Notes for u:
Assalamualaikum & hello. Please be friendly. No harsh words !

31.5.13

Live for better

AsSalam guys,
Yeahhh we meet again !!
So today's post is quite emotional, be aware.
These days lately i was inspired by many people around my circle.
So i have few real examples about relationship.
Like fatinah, erawr and the closest to me is aida.
Which i think somewhat quite gives impact to me.
Making me come to this thinking,
'Oh i can be like them'
Why not?
Quite similar in every way.
Born a girl, going through a rough rship and all...

Aida, she got into rship with her ex for 6 years.
Erawr 4 years.
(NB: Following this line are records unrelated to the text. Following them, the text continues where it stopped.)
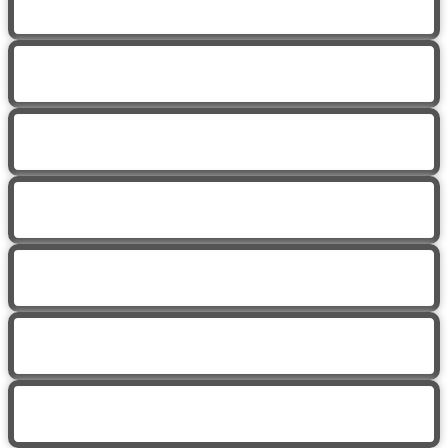
Trauma Informed Yoga with Jen
Yoga for Neck Pain with Cassidy
Hip Mobility with Jen
Trauma Informed Yoga with Jen
Hip Mobility
Trauma Informed Yoga with Jen
Yoga for Chronic Illness with Eva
Fatin was like went through a tough rship fr quite a time.
And they made it.
They win the battlefield in their own way, which hurt them so very minimal at the end of the day..
They found a real happiness in fact !!
So why not me?
I can too, right???

Hihi its not like im giving up, but im thinking like why not give a shot?
Its not a big deal right?
Moreover, its not like im married and that too attached, aint it?
I can live on my own even if im alone..

These story i heard and shared by fellow friends of mind is like drivers for me tht in a way motivate me too..

So, i havent make up my mind or come to that serious decision yet...
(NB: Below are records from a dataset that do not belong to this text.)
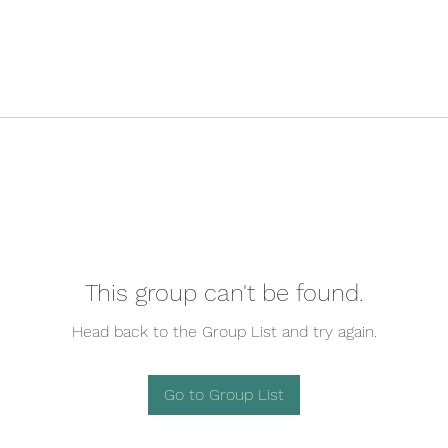
This group can't be found.
Head back to the Group List and try again.
Go to Group List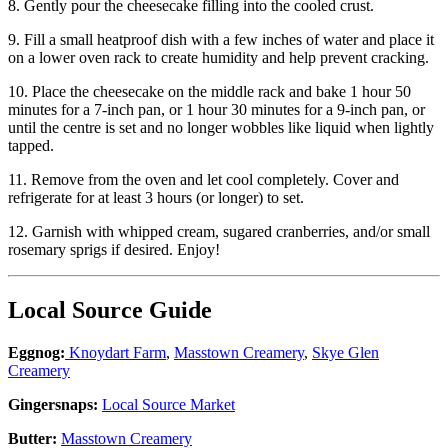
8. Gently pour the cheesecake filling into the cooled crust.
9.
Fill a small heatproof dish with a few inches of water and place it
on a lower oven rack to create humidity and help prevent cracking.
10. Place the cheesecake on the middle rack and bake 1 hour 50
minutes for a 7-inch pan, or 1 hour 30 minutes for a 9-inch pan, or
until the centre is set and no longer wobbles like liquid when lightly
tapped.
11. Remove from the oven and let cool completely. Cover and
refrigerate for at least 3 hours (or longer) to set.
12. Garnish with whipped cream, sugared cranberries, and/or small
rosemary sprigs if desired. Enjoy!
Local Source Guide
Eggnog:
Knoydart Farm
,
Masstown Creamery
,
Skye Glen
Creamery
Gingersnaps:
Local Source Market
Butter:
Masstown Creamery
Im just giving myself a thinking.
Its okay, if i failed with aje, i still can be okay.
I still can have my life. A whole new i mean..
Its not wrong for me to decide whts best fr me.. Right beby???

So, being single is not a crime. I set myself free...

Yes, time will come.
Just fits everything..
I should believe on my faith and go with the flow..

Now im relieved. I dont have to get myself into troubles..
Whts important nw, my study, future career and the most vital part, my family especially my most loveable mamabah..

Okay lah, thats it fr heart to heart session fr today.